• _Data for this task_:
Segment Open

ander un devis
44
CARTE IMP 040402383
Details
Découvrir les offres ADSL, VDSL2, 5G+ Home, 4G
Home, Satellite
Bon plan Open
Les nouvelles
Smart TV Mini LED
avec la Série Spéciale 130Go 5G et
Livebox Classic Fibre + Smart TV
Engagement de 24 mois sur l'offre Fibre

Segment Closed

• _Exercise objective_: Copy the listing above line for line, with every word, number, and line break unchanged.

• _Exercise response_:
ander un devis
44
CARTE IMP 040402383
Details
Découvrir les offres ADSL, VDSL2, 5G+ Home, 4G
Home, Satellite
Bon plan Open
Les nouvelles
Smart TV Mini LED
avec la Série Spéciale 130Go 5G et
Livebox Classic Fibre + Smart TV
Engagement de 24 mois sur l'offre Fibre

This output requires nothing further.